» WORK ITEM A
According to the SOLR-15036 thread, which basic aggregations can streaming expressions compute over massive data sets?
» WORK ITEM B
For each statement, say whether it agrees with the SOLR-15036 thread, giving yes or no and quoting the deciding words: (i) The issue's priority is Minor. (ii) Timothy Potter is the assignee. (iii) The rollup expression sends its search to the "/export" handler.

» TEXT EXCERPT
/---

2021-01-14 Thread Joel Bernstein (Jira)



[ 
https://issues.apache.org/jira/browse/SOLR-15036?page=com.atlassian.jira.plugin.system.issuetabpanels:comment-tabpanel=17265147#comment-17265147
 ] 

Joel Bernstein commented on SOLR-15036:
---

It was a multi-dimensional. Here are the two expressions:

The facet expressions:
{code}
facet(testex, buckets="stock_s,day_i,num_s,test_s", bucketSorts="index desc", 
rows="-1")
{code}

The rollup expression. I used I rollup -> search rather drill because I was 
actually testing export performance.
{code}
rollup(search(testex, q="*:*", fl="stock_s,day_i,num_s,test_s", sort="stock_s 
desc,day_i desc,num_s desc,test_s desc", qt="/export", queueSize="15"), 
over="stock_s,day_i,num_s,test_s", count(*))
{code}




> Use plist automatically for executing a facet expression against a collection 
> alias backed by multiple collections
> --
>
> Key: SOLR-15036
> URL: https://issues.apache.org/jira/browse/SOLR-15036
> Project: Solr
>  Issue Type: Improvement
>  Security Level: Public(Default Security Level. Issues are Public) 
>  Components: streaming expressions
>Reporter: Timothy Potter
>Assignee: Timothy Potter
>Priority: Major
> Fix For: 8.8, master (9.0)
>
> Attachments: relay-approach.patch
>
>  Time Spent: 2h
>  Remaining Estimate: 0h
>
> For analytics use cases, streaming expressions make it possible to compute 
> basic aggregations (count, min, max, sum, and avg) over massive data sets. 
> Moreover, with massive data sets, it is common to use collection aliases over 
> many underlying collections, for instance time-partitioned aliases backed by 
> a set of collections, each covering a specific time range. In some cases, we 
> can end up with many collections (think 50-60) each with 100's of shards. 
> Aliases help insulate client applications from complex collection topologies 
> on the server side.
> Let's take a basic facet expression that computes some useful aggregation 
> metrics:
> {code:java}
> facet(
>   some_alias, 
>   q="*:*", 
>   fl="a_i", 
>   sort="a_i asc", 
>   buckets="a_i", 
>   bucketSorts="count(*) asc", 
>   bucketSizeLimit=1, 
>   sum(a_d), avg(a_d), min(a_d), max(a_d), count(*)
> )

\---

» DATA SHOWN
/---

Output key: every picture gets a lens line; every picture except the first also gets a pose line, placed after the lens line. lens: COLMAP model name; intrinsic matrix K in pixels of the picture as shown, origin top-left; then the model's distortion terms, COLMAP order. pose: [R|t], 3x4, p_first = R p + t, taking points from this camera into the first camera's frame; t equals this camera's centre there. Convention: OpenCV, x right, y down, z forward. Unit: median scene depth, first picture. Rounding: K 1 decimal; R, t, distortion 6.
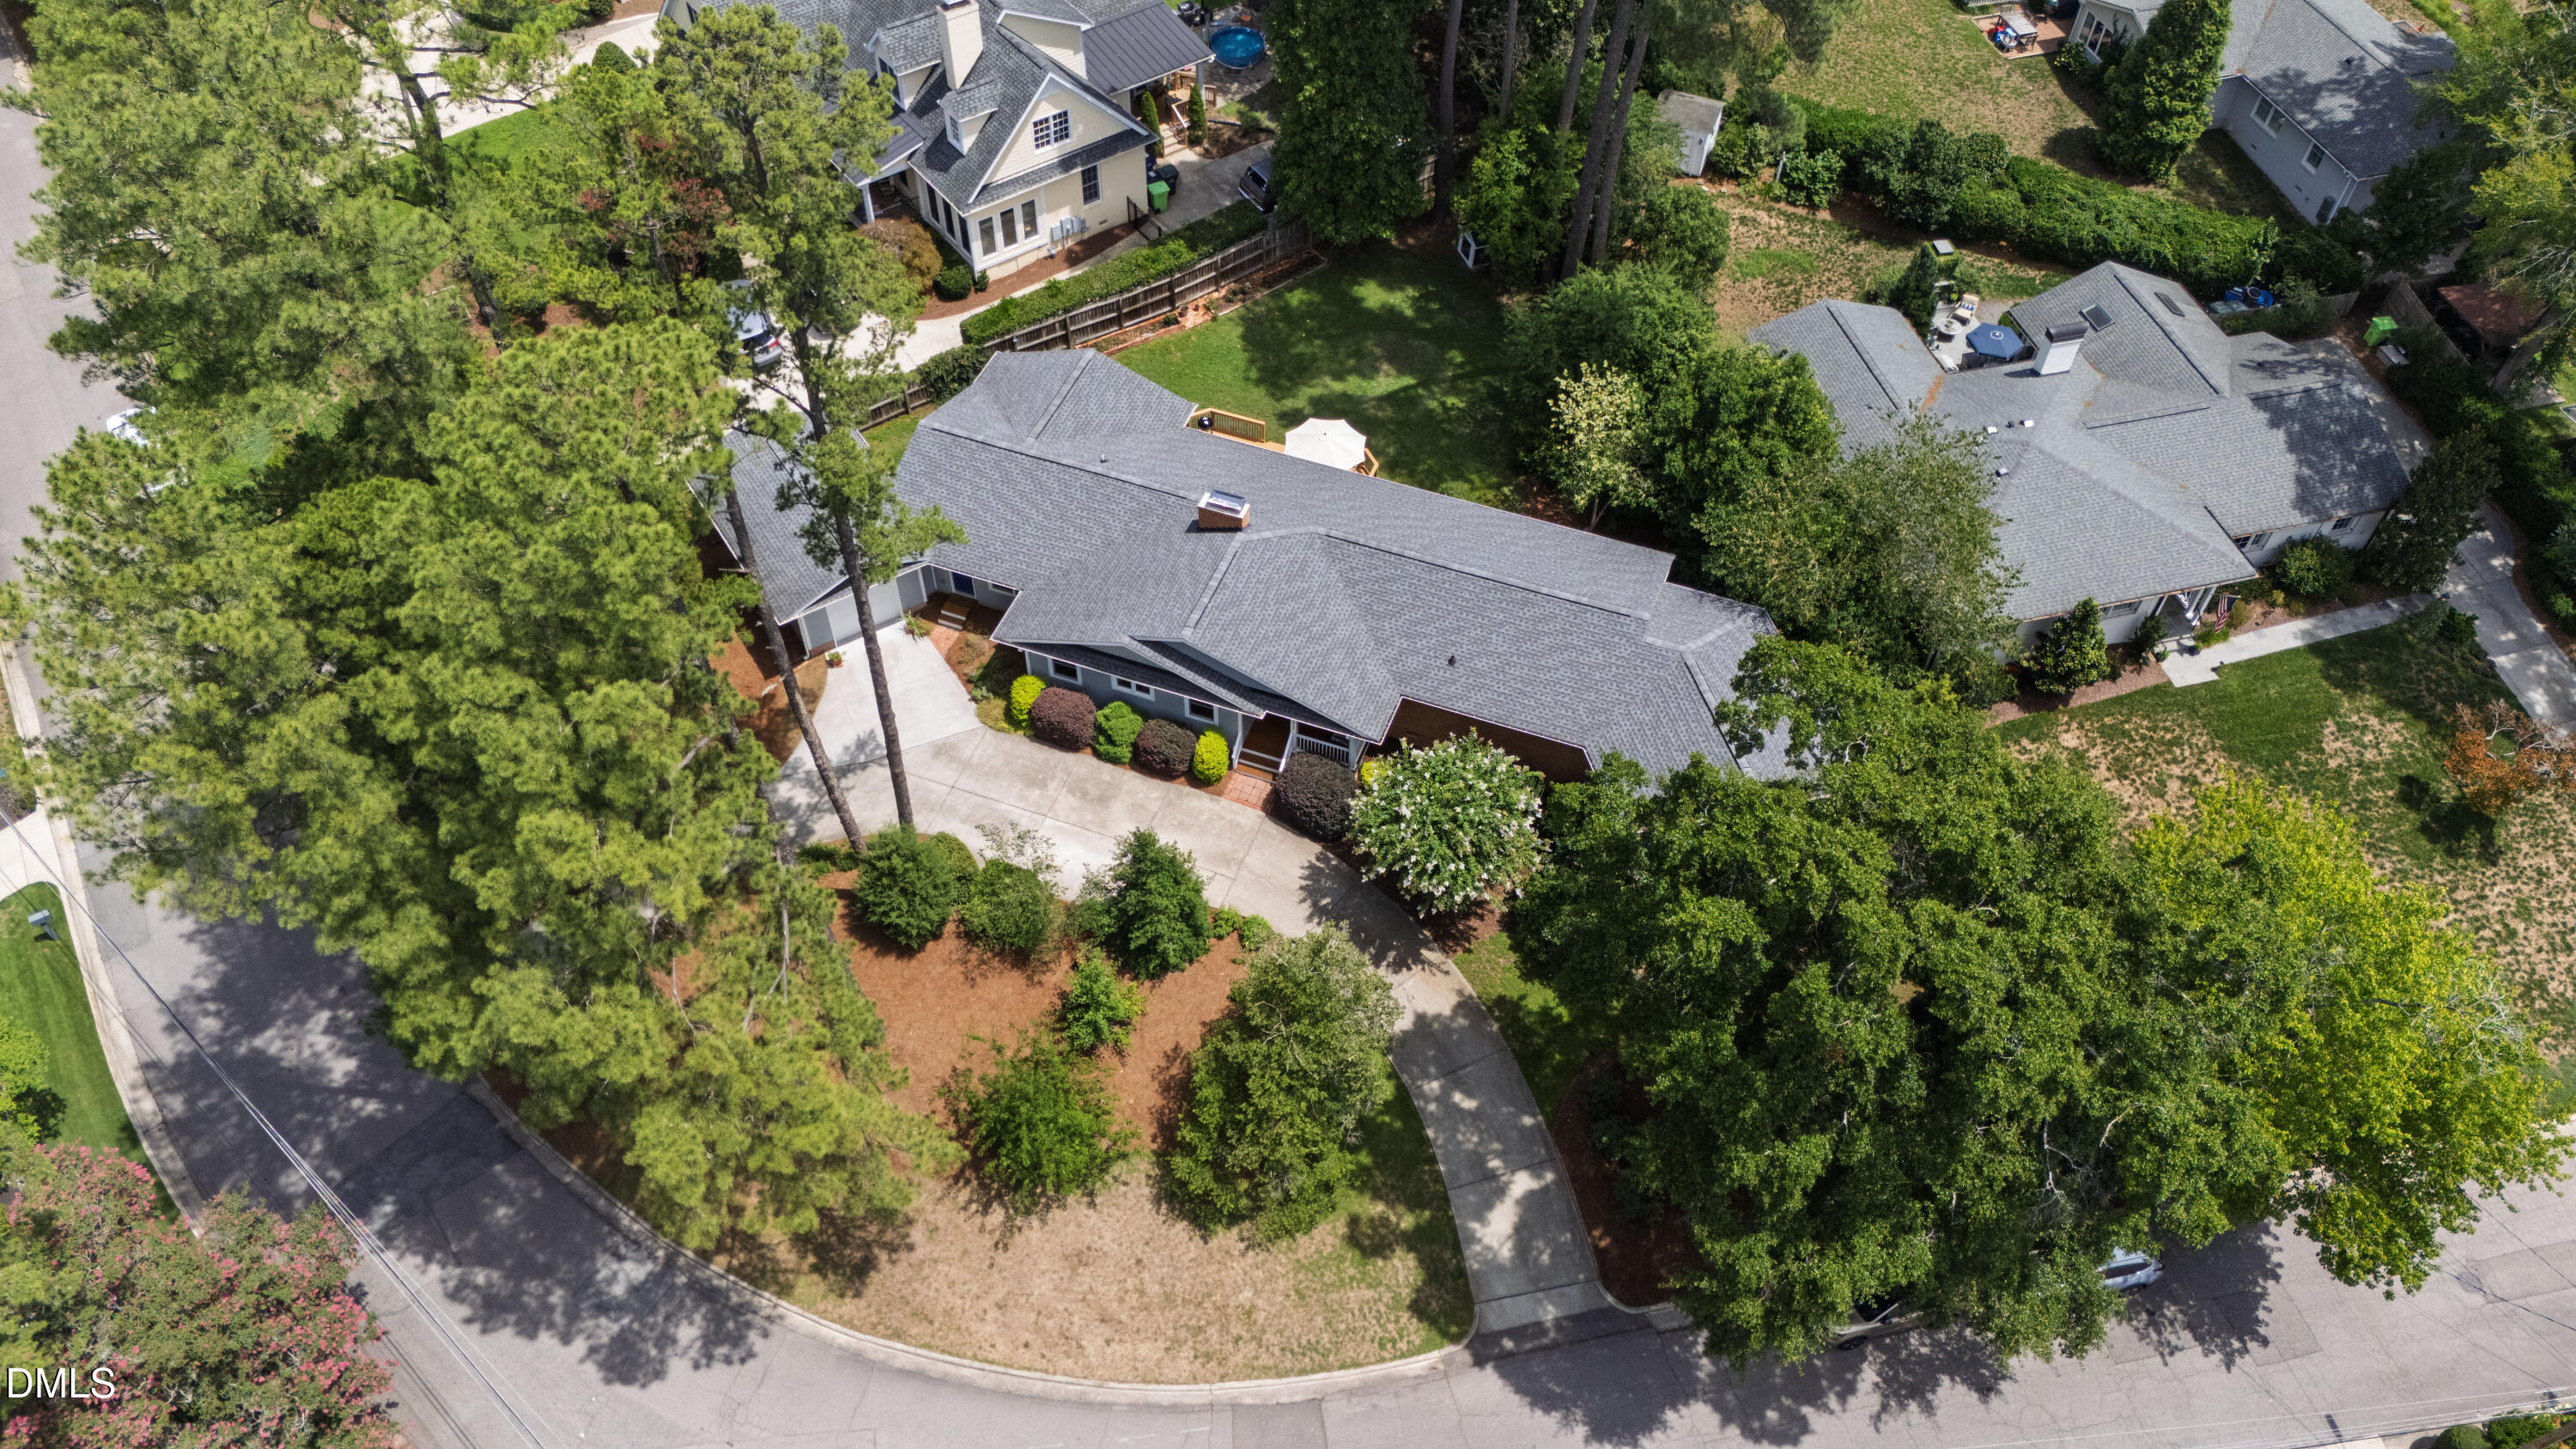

\---

» EXERCISE ANSWER A
Count, min, max, sum, and avg.

» EXERCISE ANSWER B
(i) No: "Priority: Major"
(ii) Yes: "Assignee: Timothy Potter"
(iii) Yes: "qt="/export""